-- Exercise material start --

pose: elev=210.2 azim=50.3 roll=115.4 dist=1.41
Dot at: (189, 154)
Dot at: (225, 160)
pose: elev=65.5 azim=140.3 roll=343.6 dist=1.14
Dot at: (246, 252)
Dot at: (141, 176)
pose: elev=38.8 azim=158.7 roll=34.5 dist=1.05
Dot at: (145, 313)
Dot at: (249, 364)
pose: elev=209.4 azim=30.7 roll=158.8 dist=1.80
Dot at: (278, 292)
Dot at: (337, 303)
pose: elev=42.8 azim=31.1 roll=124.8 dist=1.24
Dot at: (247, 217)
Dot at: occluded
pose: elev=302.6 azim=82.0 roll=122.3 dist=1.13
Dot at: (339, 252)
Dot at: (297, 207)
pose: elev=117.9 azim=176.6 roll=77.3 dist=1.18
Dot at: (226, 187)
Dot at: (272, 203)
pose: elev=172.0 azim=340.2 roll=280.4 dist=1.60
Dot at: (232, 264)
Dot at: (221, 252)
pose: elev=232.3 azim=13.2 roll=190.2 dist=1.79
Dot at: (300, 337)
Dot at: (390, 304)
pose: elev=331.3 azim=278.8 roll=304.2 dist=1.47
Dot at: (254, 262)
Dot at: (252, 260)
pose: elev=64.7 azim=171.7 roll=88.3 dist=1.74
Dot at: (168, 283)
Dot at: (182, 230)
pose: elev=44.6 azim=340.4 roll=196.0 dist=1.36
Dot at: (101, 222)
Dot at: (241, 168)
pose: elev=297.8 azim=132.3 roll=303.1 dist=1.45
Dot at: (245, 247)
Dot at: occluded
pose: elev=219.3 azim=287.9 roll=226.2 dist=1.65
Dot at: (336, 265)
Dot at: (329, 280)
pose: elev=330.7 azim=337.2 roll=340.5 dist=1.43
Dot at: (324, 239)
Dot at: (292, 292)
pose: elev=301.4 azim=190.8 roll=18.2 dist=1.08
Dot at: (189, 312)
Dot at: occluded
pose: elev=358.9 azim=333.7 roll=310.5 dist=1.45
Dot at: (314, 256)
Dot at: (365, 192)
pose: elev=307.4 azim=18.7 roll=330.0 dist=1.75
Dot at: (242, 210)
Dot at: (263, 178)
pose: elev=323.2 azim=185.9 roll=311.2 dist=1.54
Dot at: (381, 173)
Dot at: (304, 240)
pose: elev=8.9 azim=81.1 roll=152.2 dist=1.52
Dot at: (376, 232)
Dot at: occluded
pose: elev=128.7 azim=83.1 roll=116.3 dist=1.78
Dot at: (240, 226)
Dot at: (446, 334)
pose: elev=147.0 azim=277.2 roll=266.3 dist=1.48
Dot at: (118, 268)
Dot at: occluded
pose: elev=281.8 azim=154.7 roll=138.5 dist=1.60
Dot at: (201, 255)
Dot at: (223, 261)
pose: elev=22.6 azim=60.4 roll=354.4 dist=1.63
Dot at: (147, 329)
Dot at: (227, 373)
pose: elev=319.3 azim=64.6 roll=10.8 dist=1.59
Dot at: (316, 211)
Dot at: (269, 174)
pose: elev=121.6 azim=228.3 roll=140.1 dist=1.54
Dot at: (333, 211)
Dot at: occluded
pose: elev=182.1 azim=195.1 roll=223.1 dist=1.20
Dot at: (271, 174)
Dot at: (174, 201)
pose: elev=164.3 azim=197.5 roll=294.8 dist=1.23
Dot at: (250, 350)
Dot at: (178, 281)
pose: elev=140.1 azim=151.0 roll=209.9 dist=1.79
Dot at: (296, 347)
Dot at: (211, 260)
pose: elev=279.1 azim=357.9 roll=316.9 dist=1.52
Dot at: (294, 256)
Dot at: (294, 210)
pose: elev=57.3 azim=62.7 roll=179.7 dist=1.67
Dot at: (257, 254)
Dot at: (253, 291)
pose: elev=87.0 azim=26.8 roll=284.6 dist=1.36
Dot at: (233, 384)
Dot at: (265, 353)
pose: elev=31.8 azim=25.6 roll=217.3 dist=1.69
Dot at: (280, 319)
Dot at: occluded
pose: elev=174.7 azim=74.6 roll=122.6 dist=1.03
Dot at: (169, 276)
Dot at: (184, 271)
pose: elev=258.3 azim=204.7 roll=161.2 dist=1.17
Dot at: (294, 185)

-- Exercise material end --

• **Exercise goal**
Write out every line of the material again, from the line containing "pose: elev=232.3 azim=13.2" through the line containing "Dot at: (241, 168)", both included. In the second "Dot at:" line after each pose line, scale the coordinates by 2.45 and round them to whole numbers, with halves rounded up. Leave all other lines unchanged.

• **Answer for this exercise**
pose: elev=232.3 azim=13.2 roll=190.2 dist=1.79
Dot at: (300, 337)
Dot at: (956, 745)
pose: elev=331.3 azim=278.8 roll=304.2 dist=1.47
Dot at: (254, 262)
Dot at: (617, 637)
pose: elev=64.7 azim=171.7 roll=88.3 dist=1.74
Dot at: (168, 283)
Dot at: (446, 564)
pose: elev=44.6 azim=340.4 roll=196.0 dist=1.36
Dot at: (101, 222)
Dot at: (590, 412)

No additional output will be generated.